KAFFEINE / Arts & Culture, Public Relations, Visual Arts


6 September 2021

As the Tokyo 2020 Olympic Games began, Japan House London opened Tokyo 1964: Designing Tomorrow - the first exhibition of its kind to explore the cultural legacy of the Tokyo 1964 Games for Japan and the country’s reputation for design and creativity.

Our role was to showcase the exhibition to its target audience of culture seekers, designers and creatives via a PR campaign that secured coverage in high profile national and professional media.

We cut through the busy Olympics related media coverage to secure 44 stories in titles such as the International New York TimesDesign WeekIcon Eye, Creative Review and It’s Nice That that showcased the exhibition, delivered critical praise and encouraged its target audience to visit.

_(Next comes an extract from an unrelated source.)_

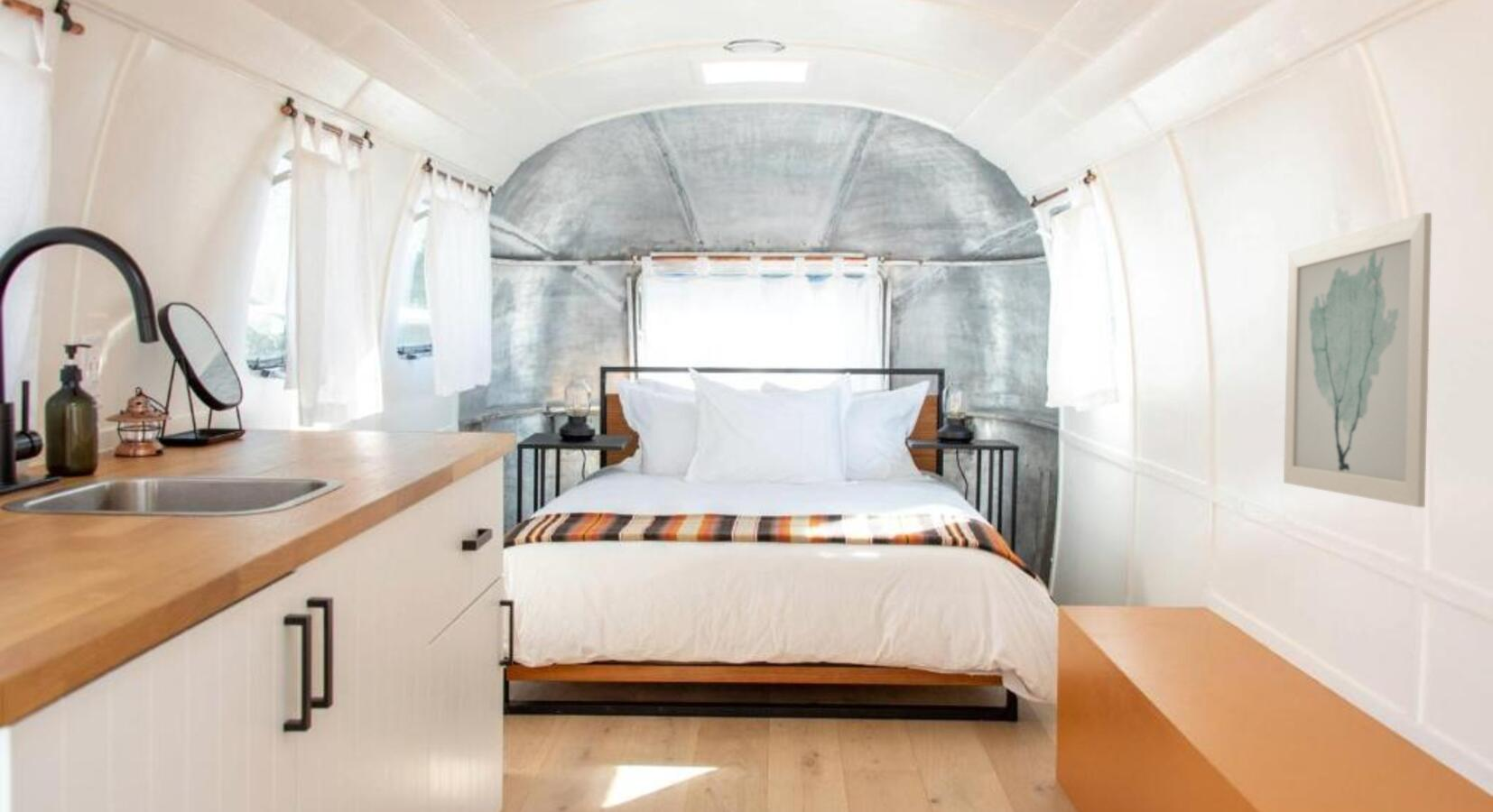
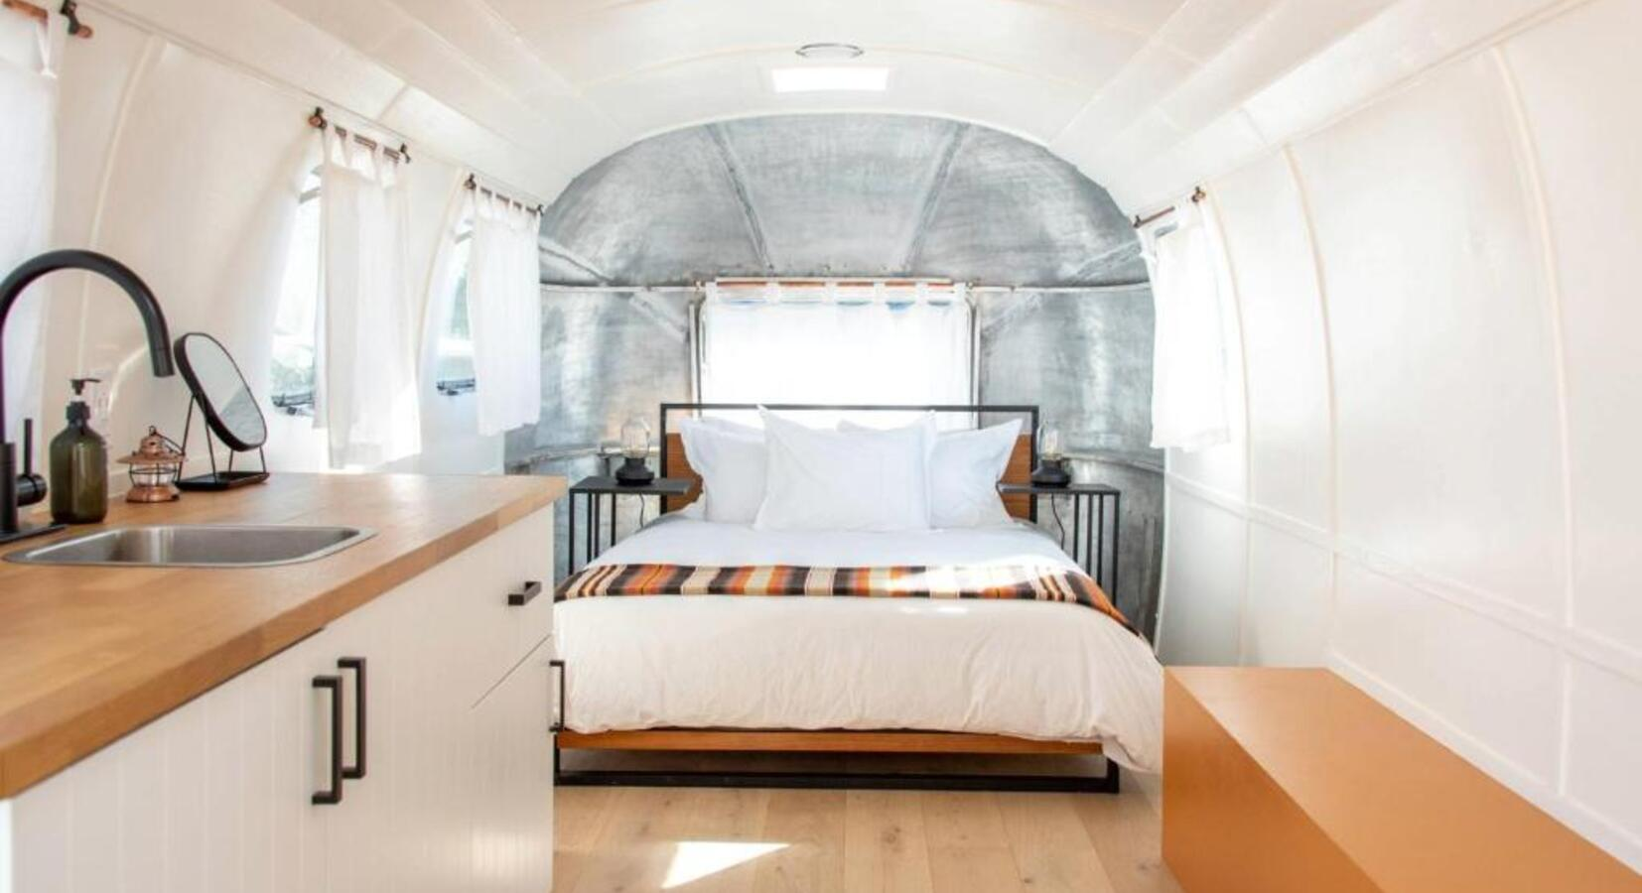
- wall art [1283,212,1433,508]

We delivered this successful result by linking the cultural interest in the Tokyo 2020 Olympic Games to the pivotal role the 1964 Games played in telling a fresh story about Japan post World War Two. Innovations such as split-second digital timing on the track through to the high-speed bullet train and elevated super-highways of 1960s Tokyo amazed the global audience. While the minimalist and striking promotional posters created for the Games have informed design thinking for sport and beyond ever since.

The exhibition also saw the launch of Japan House London's second Creative Crossing in Kensington High Street. The new vivid blue and white designs by Tokolo Asao, creator of the Tokyo 2020 Games emblem, brought the exhibition out the building and into the street, attracting people in and securing widespread interest and press coverage.